“Technology, nature, and war in the twentieth century”

Posted by on Mar 19, 2015 in Uncategorized | No Comments

 

An interesting set of abstracts have been posted on the conference website for our session on Technology, nature and war in the twentieth century to be presented at the International Historical Geographers Conference in London July 2015.

 

Technology, nature, and war in the twentieth century
Convenor(s) Oliver Belcher (University of Oulu, Finland)
Scott Kirsch (University of North Carolina at Chapel Hill, USA)
Chair(s) Oliver Belcher (University of Oulu, Finland)
Timetable Thursday 09 July 2015, Timeslot 3 (14:15 – 16:00)
Session abstract This session interrogates how the introduction of new forms of technology, propaganda, computation, data visualization, and subtle entanglements with the non-human led to profound transformations in representation and war in the middle of the twentieth century.
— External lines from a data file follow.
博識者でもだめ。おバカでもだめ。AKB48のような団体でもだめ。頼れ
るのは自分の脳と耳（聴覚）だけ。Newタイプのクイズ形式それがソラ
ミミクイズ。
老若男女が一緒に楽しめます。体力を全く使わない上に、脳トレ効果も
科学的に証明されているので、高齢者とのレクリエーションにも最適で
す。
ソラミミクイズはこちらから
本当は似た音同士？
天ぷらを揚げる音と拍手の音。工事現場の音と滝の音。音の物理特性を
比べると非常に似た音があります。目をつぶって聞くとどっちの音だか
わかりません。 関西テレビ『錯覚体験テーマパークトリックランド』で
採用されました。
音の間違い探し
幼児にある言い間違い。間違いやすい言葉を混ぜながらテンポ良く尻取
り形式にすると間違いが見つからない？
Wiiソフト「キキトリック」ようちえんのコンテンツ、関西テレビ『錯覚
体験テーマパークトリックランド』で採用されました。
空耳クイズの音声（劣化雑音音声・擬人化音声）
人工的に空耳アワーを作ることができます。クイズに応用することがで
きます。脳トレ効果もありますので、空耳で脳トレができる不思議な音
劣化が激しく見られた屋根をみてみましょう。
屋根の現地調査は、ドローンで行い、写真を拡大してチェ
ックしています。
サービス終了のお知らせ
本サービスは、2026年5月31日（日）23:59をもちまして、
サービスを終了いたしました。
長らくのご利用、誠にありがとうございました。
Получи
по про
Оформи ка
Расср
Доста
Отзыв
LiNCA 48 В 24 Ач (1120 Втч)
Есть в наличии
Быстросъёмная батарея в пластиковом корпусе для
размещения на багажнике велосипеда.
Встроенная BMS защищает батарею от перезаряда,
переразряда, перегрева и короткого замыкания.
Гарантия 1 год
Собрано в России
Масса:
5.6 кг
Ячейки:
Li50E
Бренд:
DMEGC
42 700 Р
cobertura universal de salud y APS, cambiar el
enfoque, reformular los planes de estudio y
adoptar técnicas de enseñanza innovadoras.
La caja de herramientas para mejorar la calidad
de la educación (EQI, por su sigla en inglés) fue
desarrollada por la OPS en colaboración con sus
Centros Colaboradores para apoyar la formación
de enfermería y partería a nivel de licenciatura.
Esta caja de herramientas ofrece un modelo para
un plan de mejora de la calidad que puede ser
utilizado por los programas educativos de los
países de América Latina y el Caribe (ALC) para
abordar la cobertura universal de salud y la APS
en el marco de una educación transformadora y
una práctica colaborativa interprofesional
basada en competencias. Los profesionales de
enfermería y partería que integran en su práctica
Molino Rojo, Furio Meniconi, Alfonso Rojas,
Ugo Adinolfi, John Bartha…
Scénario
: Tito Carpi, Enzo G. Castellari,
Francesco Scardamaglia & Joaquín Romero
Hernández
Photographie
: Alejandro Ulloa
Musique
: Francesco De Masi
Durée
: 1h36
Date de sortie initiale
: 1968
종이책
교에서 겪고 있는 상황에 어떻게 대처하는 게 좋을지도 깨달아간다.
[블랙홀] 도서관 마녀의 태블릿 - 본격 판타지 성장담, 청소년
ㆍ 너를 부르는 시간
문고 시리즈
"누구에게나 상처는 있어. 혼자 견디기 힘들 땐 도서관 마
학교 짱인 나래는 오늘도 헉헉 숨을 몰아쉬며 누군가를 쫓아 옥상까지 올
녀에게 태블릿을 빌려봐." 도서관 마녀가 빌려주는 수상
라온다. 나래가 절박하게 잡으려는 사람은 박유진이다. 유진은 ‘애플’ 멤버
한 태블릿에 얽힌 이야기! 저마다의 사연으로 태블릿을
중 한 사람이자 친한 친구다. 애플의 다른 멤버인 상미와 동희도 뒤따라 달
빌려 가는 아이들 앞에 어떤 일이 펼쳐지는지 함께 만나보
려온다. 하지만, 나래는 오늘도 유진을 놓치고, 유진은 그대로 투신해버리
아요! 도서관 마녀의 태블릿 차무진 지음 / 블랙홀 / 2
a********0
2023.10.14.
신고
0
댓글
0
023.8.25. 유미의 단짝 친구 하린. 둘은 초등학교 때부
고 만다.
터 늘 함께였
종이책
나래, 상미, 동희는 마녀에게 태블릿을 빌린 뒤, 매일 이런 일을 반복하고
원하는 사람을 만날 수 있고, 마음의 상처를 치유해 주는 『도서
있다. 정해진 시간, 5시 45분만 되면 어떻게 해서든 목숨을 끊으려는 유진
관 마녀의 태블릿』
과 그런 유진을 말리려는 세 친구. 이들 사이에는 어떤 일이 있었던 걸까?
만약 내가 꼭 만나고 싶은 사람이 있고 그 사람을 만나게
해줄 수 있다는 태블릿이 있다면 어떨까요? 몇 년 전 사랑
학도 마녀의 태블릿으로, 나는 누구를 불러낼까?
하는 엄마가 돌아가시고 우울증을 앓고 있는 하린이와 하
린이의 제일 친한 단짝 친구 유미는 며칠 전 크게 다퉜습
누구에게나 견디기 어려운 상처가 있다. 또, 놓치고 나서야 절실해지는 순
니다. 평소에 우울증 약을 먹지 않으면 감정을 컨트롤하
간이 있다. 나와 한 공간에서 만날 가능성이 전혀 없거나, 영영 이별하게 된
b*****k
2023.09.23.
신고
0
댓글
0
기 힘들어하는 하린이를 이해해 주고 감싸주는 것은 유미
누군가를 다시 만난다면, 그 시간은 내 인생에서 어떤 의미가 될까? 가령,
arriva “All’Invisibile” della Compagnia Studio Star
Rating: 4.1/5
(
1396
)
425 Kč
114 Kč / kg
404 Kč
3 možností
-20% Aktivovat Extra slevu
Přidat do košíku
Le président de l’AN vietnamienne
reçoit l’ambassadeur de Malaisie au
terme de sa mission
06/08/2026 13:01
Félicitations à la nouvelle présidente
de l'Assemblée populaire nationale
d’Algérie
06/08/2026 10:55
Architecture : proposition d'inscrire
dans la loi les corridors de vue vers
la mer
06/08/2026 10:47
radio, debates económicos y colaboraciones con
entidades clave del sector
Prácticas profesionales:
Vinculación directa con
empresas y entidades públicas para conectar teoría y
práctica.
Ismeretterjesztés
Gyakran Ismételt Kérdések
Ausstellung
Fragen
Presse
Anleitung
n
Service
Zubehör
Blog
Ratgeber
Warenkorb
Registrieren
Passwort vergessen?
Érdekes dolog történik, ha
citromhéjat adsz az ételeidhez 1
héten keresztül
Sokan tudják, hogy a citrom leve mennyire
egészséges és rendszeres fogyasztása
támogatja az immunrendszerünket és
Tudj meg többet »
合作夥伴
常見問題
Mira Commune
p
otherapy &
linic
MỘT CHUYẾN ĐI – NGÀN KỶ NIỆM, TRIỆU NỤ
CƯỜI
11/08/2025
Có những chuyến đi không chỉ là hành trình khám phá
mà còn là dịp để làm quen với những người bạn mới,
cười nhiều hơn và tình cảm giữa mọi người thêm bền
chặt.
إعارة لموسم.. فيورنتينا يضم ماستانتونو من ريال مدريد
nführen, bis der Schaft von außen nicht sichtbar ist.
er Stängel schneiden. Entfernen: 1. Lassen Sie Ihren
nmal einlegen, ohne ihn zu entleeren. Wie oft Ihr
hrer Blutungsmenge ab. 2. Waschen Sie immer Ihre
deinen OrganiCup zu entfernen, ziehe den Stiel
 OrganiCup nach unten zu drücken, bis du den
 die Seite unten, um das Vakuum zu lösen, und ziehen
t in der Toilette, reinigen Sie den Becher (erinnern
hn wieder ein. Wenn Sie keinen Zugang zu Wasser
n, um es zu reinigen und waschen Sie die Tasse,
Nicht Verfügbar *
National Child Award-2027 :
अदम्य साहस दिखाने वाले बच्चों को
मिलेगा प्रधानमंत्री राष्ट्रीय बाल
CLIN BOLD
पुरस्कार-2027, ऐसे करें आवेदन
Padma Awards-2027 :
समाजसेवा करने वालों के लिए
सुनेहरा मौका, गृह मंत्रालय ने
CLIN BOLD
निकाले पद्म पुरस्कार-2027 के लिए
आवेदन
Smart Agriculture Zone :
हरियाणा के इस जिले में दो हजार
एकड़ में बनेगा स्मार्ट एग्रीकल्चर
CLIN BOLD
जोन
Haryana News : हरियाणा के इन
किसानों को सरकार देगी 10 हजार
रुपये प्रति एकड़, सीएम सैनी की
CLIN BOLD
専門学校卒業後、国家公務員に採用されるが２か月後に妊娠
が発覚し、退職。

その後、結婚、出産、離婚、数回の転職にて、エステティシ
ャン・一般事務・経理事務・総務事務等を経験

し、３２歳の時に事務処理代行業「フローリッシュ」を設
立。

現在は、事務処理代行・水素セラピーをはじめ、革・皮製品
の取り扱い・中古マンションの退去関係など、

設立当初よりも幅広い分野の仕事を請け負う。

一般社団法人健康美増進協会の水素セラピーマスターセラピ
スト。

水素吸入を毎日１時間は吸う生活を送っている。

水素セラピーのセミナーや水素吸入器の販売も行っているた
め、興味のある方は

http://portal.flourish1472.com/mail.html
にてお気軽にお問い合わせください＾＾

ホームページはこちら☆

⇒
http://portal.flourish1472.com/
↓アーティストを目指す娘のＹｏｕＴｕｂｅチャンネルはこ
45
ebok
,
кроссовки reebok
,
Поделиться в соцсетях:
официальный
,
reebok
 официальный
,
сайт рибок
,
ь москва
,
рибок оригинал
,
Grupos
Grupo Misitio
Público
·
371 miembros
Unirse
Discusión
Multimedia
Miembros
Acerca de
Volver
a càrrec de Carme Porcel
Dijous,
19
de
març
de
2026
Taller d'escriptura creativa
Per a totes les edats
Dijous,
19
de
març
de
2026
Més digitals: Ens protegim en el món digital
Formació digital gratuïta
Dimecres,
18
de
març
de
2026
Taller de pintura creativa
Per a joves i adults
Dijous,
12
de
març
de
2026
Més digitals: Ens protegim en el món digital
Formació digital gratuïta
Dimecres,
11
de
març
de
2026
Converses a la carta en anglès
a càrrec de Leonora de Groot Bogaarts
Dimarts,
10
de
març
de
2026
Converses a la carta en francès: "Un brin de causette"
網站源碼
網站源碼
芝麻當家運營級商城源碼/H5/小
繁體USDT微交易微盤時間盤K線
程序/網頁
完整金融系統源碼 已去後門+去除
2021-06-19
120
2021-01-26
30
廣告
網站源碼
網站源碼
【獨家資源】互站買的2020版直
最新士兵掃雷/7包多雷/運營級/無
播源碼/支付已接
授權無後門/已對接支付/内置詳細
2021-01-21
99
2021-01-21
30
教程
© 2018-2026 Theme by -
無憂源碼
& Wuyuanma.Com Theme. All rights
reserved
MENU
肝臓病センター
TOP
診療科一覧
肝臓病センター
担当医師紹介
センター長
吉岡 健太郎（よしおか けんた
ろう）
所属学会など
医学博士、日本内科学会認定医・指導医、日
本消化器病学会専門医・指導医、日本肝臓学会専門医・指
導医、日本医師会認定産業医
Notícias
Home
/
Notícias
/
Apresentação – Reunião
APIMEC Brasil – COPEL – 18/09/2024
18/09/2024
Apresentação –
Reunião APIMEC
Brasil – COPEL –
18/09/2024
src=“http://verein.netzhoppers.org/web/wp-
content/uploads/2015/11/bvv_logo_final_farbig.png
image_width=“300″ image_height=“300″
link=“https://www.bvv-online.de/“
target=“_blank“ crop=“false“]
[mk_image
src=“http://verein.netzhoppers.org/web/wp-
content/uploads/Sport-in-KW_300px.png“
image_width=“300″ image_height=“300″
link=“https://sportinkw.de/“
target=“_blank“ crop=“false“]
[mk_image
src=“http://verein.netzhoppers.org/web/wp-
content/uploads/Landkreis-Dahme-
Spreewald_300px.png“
The papers in this session span thematically from World War II through the Vietnam War. This was an era in which big machines and scientific discovery, novel uses of animals, and state-of-the-art forms of geo-visualization were durably integrated into the infrastructures of militaries all over the world, with abiding effects on knowledge production and practices. The session begins, in the spirit of Raymond Williams, by framing technology as a “keyword,” and the subsequent speakers present a slice of the enduring ramifications of various war-time technologies on interpretations of threat, objectivity, visuality, and nature.